> _CONSIGNE 1_:
Pour chaque affirmation, dites si elle est conforme au texte sur Mohamed ag Itlal, en répondant par oui ou par non et en citant mot pour mot le passage qui tranche. (a) Mohamed ag Itlal est originaire de Tessalit, au nord du Mali. (b) Mohamed ag Itlal a fréquenté une école de musique. (c) Le groupe Tinariwen a vu le jour au Mali.
> _CONSIGNE 2_:
Poursuivez le texte sur Mohamed ag Itlal à partir de sa dernière phrase.

> _TEXTE À LIRE_:
Ce bluesman du désert, natif de Tessalit, au nord du Mali, aimait autant la musique que la poésie.  Il a marqué des générations entières dans la région du Sahel et ailleurs dans le monde par ses textes poignants et son jeu particulier de la guitare acoustique gorgé de mélancolie. Surnommé « Japonais » en raison de ses yeux bridés, Mohamed ag Itlal était aussi connu par les jeunes Touareg du nord Mali et du Niger pour ses compositions inspirées du chant du vent traversant les vastes étendues du désert.  

Durant les années 1990,  Mohamed ag Itlal, qui n’a pas été dans une école de musique, rencontre des membres du groupe malien Tinariwen. Un groupe né en Algérie, au début des années 1980, à l’initiative du trio légendaire Ibrahim ag Alhabib (Abraybone), qui a grandi à Tamanrasset, Alhassan ag Touhami (Abin Abin) et Intayaden Ag Ablil.

Rencontre musicale en Libye

Les trois musiciens perfectionnent leur art à Tamanrasset, dans le sud de l’Algérie, en montant sur scène avec des chanteurs locaux. Durant la période des troubles, durant les années 1990, les trois musiciens se retrouvent, pour une raison ou un autre, dans « un camp » d’entraînement crée par le régime de Mouamar El Kadhafi en Libye.

Données enregistrées:

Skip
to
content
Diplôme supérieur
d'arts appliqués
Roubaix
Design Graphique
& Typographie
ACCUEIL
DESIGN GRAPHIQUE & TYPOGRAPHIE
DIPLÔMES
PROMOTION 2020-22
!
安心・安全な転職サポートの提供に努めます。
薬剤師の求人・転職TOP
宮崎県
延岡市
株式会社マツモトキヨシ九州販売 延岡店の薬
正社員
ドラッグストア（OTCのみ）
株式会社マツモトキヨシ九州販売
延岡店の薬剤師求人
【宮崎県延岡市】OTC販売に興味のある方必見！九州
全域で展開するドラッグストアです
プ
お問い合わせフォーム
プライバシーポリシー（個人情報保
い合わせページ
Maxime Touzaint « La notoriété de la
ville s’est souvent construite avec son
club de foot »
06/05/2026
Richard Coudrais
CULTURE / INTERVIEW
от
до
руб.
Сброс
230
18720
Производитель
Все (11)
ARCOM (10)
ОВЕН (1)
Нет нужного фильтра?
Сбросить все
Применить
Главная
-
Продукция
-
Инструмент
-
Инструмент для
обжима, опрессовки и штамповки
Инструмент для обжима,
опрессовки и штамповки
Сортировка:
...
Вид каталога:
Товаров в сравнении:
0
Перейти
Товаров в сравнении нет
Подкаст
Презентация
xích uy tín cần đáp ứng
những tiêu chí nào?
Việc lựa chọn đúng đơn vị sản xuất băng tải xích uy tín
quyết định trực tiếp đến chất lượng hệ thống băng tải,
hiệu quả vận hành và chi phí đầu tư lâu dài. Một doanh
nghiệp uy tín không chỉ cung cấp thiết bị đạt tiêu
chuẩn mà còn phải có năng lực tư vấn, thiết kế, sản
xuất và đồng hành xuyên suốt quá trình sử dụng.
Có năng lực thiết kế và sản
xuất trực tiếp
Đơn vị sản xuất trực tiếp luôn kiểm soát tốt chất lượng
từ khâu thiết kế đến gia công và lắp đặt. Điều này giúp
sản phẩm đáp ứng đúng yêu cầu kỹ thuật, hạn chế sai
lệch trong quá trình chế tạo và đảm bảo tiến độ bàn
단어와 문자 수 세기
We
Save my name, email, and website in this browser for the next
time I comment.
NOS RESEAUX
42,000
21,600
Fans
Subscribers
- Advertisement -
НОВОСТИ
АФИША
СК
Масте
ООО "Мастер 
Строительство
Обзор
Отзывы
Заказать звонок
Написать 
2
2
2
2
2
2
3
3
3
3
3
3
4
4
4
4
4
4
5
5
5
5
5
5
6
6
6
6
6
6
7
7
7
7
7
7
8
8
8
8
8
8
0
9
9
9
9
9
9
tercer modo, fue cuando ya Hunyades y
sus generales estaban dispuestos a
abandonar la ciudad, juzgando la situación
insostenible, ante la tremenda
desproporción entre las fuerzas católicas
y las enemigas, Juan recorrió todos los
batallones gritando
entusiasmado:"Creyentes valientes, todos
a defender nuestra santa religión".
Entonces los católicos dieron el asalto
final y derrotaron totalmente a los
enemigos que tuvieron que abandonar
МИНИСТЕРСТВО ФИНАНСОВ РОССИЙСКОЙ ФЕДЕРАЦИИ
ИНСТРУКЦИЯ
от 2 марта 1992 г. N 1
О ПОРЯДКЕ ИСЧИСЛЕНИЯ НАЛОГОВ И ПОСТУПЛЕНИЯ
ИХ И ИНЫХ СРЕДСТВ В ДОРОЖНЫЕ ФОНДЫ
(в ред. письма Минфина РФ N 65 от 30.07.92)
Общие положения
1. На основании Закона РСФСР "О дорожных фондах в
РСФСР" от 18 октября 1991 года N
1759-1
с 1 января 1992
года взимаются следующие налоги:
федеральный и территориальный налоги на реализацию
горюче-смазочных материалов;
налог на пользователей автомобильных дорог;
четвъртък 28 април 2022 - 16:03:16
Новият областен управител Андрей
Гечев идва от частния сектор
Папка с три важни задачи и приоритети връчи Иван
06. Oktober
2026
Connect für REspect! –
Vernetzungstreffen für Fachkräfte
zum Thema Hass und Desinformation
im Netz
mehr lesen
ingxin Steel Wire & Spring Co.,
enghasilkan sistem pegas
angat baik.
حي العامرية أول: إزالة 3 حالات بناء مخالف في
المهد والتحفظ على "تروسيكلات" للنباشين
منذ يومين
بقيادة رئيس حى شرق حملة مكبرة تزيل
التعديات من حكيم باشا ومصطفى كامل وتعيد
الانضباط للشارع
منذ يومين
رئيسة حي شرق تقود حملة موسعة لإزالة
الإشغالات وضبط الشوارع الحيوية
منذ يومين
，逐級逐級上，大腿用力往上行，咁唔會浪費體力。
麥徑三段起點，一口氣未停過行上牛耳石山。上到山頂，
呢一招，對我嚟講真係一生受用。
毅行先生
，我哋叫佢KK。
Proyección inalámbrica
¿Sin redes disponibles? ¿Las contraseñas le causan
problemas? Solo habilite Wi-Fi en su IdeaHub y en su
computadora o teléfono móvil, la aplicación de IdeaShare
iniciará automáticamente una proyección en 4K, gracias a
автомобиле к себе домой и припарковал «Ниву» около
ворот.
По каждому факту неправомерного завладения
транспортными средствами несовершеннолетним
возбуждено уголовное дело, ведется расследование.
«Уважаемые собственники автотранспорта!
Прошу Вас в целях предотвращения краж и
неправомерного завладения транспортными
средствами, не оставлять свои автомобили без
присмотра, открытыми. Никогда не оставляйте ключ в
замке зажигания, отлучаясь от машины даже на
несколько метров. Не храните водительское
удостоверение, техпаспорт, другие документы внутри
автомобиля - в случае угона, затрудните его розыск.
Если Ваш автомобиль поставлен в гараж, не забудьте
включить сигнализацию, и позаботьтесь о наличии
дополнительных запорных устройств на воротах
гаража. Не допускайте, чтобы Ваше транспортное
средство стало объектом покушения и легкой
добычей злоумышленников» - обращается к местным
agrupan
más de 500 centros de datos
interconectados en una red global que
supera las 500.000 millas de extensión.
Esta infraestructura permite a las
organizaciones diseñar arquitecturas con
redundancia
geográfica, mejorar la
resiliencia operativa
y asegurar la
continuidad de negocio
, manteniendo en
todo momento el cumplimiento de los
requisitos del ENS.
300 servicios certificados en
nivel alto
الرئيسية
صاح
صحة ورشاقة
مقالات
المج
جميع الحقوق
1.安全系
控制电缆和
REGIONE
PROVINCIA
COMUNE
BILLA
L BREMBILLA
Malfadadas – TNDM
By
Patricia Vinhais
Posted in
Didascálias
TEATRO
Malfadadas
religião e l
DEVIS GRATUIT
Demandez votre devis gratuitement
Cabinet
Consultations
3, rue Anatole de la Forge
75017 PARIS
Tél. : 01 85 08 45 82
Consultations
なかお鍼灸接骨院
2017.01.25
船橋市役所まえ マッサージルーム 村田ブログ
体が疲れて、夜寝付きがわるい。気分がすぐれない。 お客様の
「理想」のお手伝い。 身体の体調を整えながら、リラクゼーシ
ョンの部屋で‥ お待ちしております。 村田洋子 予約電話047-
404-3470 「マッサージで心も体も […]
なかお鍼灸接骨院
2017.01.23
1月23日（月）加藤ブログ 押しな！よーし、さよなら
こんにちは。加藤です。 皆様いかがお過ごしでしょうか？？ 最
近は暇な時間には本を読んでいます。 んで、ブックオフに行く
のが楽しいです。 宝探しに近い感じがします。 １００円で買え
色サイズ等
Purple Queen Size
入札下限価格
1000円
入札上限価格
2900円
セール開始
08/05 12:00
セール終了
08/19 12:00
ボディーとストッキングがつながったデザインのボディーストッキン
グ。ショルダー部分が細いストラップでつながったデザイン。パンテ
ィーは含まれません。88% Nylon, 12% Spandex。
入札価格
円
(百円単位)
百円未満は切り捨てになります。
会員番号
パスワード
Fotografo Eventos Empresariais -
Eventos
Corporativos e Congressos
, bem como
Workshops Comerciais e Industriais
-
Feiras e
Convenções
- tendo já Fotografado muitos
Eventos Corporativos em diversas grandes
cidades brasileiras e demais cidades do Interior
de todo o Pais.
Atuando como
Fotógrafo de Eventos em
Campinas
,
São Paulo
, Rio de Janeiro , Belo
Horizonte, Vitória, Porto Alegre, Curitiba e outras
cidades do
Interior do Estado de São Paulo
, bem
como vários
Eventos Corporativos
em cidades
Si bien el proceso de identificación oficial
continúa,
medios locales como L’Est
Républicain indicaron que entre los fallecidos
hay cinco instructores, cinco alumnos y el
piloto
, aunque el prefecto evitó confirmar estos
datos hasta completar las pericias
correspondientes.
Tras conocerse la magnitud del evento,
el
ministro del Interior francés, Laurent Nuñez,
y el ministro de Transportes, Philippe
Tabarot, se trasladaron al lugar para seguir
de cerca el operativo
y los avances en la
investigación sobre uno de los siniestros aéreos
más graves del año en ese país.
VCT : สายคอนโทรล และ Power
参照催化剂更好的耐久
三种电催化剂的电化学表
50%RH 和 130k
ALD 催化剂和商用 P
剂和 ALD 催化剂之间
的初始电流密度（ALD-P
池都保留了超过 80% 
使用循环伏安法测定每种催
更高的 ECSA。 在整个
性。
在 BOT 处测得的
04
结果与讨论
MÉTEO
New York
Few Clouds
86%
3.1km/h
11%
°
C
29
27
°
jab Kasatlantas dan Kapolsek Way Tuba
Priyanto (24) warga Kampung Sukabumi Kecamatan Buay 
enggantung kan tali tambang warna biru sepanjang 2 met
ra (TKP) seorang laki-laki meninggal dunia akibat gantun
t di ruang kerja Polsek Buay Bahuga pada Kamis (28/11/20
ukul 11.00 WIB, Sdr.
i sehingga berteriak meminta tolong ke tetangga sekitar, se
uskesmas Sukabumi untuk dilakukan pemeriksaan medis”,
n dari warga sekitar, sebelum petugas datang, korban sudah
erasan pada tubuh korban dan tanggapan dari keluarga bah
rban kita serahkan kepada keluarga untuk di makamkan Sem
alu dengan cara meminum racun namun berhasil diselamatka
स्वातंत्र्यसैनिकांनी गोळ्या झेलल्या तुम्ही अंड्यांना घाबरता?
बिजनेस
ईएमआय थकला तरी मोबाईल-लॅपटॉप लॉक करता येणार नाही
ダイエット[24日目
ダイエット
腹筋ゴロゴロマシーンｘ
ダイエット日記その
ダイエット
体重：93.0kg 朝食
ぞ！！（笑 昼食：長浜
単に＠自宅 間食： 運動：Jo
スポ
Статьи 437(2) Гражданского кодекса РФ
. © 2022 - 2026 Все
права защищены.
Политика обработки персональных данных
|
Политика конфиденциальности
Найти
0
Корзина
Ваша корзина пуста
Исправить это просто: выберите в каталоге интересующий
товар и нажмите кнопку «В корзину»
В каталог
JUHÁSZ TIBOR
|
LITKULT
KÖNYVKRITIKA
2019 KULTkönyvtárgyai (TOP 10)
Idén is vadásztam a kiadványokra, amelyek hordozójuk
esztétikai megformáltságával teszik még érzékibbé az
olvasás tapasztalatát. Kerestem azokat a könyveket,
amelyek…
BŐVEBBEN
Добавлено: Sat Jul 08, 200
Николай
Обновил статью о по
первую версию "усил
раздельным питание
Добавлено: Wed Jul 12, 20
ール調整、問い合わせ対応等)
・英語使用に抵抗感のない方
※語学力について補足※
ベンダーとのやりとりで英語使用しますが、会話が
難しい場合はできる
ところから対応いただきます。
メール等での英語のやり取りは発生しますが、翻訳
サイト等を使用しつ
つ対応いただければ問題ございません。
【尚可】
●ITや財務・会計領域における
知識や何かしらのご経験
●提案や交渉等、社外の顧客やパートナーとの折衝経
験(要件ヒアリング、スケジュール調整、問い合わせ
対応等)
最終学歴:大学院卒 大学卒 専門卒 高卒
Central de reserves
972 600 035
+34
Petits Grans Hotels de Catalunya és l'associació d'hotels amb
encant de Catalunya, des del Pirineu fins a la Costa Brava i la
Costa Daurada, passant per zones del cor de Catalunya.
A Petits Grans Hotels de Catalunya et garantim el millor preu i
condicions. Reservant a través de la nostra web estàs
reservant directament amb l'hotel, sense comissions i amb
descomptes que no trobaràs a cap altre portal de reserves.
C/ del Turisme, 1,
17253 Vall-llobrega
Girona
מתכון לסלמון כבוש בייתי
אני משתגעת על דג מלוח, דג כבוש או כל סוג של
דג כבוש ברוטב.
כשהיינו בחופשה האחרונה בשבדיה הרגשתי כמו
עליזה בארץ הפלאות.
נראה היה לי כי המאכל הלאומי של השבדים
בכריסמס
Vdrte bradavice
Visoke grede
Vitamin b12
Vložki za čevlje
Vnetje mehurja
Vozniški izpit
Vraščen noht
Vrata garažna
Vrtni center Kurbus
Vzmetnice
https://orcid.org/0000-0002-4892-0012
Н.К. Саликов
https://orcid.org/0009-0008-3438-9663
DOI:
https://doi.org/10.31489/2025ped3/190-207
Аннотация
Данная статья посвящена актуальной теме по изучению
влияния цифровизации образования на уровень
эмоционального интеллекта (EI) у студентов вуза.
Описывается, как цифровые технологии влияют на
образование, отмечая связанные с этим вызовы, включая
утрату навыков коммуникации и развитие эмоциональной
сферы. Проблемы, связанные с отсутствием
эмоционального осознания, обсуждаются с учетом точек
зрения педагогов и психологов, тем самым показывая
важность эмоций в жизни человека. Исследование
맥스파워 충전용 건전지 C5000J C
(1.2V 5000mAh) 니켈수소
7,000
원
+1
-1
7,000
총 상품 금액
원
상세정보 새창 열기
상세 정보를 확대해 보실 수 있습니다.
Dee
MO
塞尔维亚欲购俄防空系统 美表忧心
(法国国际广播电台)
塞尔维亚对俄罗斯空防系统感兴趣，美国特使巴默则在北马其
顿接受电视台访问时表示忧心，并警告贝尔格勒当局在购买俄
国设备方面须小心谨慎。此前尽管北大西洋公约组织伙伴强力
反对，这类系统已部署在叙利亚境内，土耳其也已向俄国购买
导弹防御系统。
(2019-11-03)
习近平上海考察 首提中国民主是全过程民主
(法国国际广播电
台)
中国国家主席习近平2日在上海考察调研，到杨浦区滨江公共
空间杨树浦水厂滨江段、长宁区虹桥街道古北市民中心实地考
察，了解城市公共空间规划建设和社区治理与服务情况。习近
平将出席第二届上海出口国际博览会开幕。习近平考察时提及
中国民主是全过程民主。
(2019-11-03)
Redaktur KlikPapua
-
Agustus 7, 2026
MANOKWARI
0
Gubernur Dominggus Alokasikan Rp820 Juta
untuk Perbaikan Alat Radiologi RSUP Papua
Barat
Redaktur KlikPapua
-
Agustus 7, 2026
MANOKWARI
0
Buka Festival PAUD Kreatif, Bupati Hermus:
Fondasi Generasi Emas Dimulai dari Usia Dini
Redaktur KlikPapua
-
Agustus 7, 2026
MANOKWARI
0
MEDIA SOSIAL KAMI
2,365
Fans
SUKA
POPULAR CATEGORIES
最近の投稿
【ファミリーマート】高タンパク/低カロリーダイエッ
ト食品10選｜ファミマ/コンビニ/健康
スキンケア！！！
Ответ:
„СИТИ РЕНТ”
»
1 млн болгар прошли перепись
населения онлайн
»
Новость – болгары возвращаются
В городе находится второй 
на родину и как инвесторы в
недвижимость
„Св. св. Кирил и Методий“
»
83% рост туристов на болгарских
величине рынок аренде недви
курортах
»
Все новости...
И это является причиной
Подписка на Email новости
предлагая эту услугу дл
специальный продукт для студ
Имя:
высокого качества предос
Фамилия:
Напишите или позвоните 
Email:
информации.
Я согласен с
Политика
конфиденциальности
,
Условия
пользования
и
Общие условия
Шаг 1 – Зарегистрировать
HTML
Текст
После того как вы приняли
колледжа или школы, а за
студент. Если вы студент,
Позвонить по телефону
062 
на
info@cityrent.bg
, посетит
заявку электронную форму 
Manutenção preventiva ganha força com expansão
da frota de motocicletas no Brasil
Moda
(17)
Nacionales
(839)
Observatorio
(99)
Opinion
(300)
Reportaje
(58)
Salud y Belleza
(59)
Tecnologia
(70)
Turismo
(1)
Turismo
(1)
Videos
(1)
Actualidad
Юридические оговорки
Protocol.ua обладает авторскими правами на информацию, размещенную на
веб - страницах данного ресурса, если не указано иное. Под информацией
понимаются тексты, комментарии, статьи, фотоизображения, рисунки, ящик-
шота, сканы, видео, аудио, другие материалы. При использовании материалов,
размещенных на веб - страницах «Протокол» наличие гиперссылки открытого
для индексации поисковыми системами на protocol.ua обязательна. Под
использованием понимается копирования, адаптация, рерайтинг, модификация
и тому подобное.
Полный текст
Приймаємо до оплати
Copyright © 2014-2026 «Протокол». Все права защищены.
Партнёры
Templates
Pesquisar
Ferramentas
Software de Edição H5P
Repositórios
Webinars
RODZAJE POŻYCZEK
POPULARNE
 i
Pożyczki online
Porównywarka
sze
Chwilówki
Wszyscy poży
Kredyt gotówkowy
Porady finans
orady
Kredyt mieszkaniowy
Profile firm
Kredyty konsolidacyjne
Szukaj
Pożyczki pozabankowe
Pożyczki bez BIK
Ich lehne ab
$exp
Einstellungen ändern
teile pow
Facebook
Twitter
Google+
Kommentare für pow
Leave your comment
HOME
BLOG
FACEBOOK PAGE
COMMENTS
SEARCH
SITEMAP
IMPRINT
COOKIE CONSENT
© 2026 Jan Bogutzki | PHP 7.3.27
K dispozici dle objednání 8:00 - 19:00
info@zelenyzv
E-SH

> _RÉPONSE 1_:
(a) Oui : « natif de Tessalit, au nord du Mali »
(b) Non : « qui n’a pas été dans une école de musique »
(c) Non : « Un groupe né en Algérie, au début des années 1980 »

> _RÉPONSE 2_:
A l’époque, El Kadhafi voulait fédérer les Touareg sous sa coupe en offrant argent, armes et entraînements militaires . C’est donc en Libye que Mohamed ag Itlal rencontre Ibrahim ag Alhabib Alhassan ag Touhami et Intayaden Ag Ablil, rejoints par Abdallah ag Alhousseini (Catastrophe) et Kedhou ag Ossad.

Les musiciens intègrent le MPA (Mouvement Populaire de l’Azawad) mené par Iyad ag Ghali, lors de la rébellion touareg des années 1990 (Iyad ag Ghali était à l’époque poussé et soutenu par Tripoli). Tinariwen, qui signifie en tamasheq Ténéré, du nom du vaste désert qui s’étend sur  400 000 km2 de l’extrême sud de l’Algérie jusqu’au Tchad en passant par le Niger, porte, dès sa naissance, la colère des Touareg contre le gouvernement de Bamako.

The Radio Tisdas Sessions

Après l’accord de paix de 1992, Tinariwen s’éloigne de l’action politique et se concentre sur la musique. L’ensemble se renforce avec l’arrivée, entre autres, de Saïd ag Ayad et Amar Chaoui  aux percussions, Eyadou ag Leche à la basse, Abdallah ag Lamida à la guitare et Wounou wallet Sidati  aux choeurs.

« Ténéré » (1992) et « Bamako » (1993) sont les deux premiers albums de Tinariwen.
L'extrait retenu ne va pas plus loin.